Jurgen Schadeberg at the Durban Art Gallery
by Carol Brown

Jurgen Schadeberg, who emigrated to South Africa from wartime Berlin, has spent the last half century documenting South African society. He was one of the founder members of the now legendary Drum magazine whose photographs have become the source of intense study in the revisioning of South African history and art, with many recent exhibitions exploring this. This show, however, links to that publication only indirectly due to the fact that Schadeberg was influential in its production and also that his investigations of farmworkers commenced in 1952 when he and Henry Nxumalo (also a Drum staffer) started researching in Bethal where many of the labourers had been sold to farmers after being arrested under pass laws.

The farmworkers project has always been important to Schadeberg and in the introduction to his book Voices from the Land (also the title of this exhibition) he describes how it could not come to fruition for many years until African Philanthropies gave him the financial support to carry on with the project. This resulted in his travels all over the country together with a number of prominent South African writers - their aim being to create awareness of rural problems. The exhibition and text documenting this project are interdependent as the written information elucidates the shocking conditions suffered by the subjects.

While the photographs are strong enough to describe the human tragedy, the bare facts and figures provide vital information on the level of exploitation which still exists. It is astonishing to learn that people like Goliat in Sutherland work daily from 7am - 5.30pm, earning less than R2.50 for this, and yet remains grateful that his employer has never assaulted him and that his family gets free water, wood and food. They live in a spartan, three-roomed house with no electricity and an outside latrine. However they accept this as their lot in life.

This text and information is complemented by the image of Goliat and his wife standing outside the house which is a bleak and looming structure. They stand apart and are shown as two lonely figures casting long shadows in a wide, barren landscape where the photographer has subtly captured the fruitlessness and loss of hope in their seemingly insignificant lives. The interior shows them sitting passively and resigned in their lounge with cut-out magazine photos pasted on the wall behind them. These include a picture of the farm owner's son and the unattainable Princess Diana whose world was so far removed from their lives.

The photographs in the exhibition constantly juxtapose the land with the dwellings and their inhabitants. The way in which the South African landscape has been represented has been the subject of many studies over the last few decades. J.M. Coetzee discusses in White Writing how early representations of land were concerned with how the rough, untamed, stark landscape could be accommodated with ideas of the European picturesque with their emphasis on perspective and the proprietorial gaze of the viewer. Early visual artists in South Africa represented it as uninhabited from the perspective of same colonial gaze. South African art and photography have also placed great emphasis on early settler architecture and the splendour and richness of the farms, especially those like Groot Constantia which became one of our most famed images in architectural textbooks and tourist-orientated coffee table books.
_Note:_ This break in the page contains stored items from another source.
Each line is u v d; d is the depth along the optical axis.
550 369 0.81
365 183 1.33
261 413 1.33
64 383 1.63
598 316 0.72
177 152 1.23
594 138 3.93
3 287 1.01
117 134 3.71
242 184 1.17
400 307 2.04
Those luxurious glamorous dwellings however have always had their underbelly of human exploitation which has been ignored and swept under the carpet while the farm owners have lived off the fat of the land. It is well known that until recently 13% of the population owned the majority of the land in our country and recent attempts to reclaim ancestral land have met with stiff opposition and threats of eviction for many people who have lived for generations in certain areas. These issues are also examined in the book, while personalities are highlighted to indicate the inhumanity of the situation.

However the book/exhibition do not merely condemn. They also highlight success stories and show the positive side of many initiatives such as Green's Green Vegetable Farm in Meyerton, where owner Jill Green has introduced a programme using her land to assist the community who are affected by Aids. She has also put in place a powerful incentive-sharing scheme which has brought economic empowerment to many in the community.
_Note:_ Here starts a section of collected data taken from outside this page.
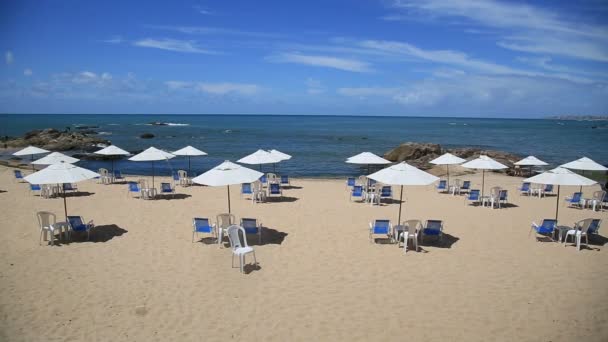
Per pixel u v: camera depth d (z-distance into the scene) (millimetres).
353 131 88438
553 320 6848
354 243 10938
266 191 18234
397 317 6965
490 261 9633
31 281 8336
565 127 125188
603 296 7719
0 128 85500
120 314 7023
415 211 14883
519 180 23391
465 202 16609
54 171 10570
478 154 30453
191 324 6719
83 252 10070
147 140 56906
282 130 90250
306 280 8484
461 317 6965
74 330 6504
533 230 12359
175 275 8688
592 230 10617
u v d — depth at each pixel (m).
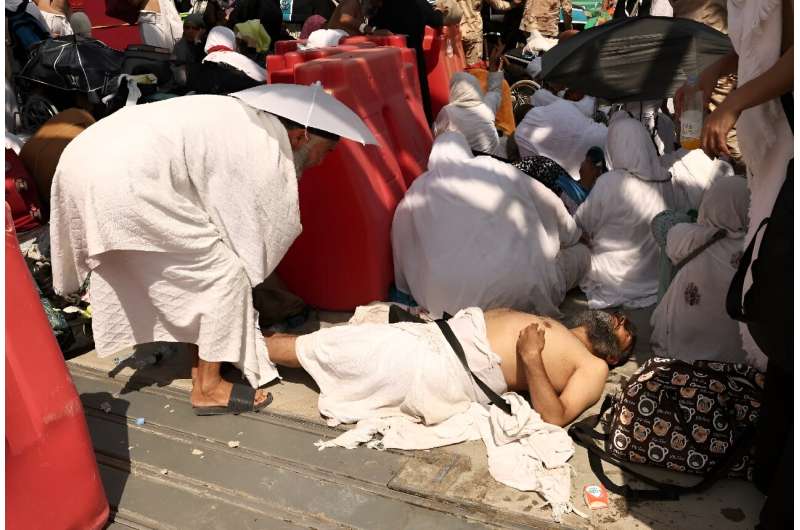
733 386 2.91
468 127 5.57
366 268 4.24
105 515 2.67
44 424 2.37
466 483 2.86
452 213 4.07
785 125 2.68
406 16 6.18
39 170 4.84
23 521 2.35
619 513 2.69
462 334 3.32
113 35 9.71
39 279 4.25
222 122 3.30
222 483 2.92
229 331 3.33
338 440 3.13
We have recently seen legislation such as the 1997 Land Reform (Labour Tenants Act) and the 1998 Extension of Security of Tenure Act which aim to protect farm dwellers. The World Conference on Human Rights declared in Vienna in 1993 that 'to be persistently threatened or actually victimised by the threat of forced eviction from one's home or land is surely one of the most supreme injustices any individual, family household or community can face'. Recognition of these issues is therefore long overdue, particularly in the South African context, and the importance of Schadeberg's exhibition is in highlighting these previous injustices and drawing attention to them by the powerful and humanising eye of the camera.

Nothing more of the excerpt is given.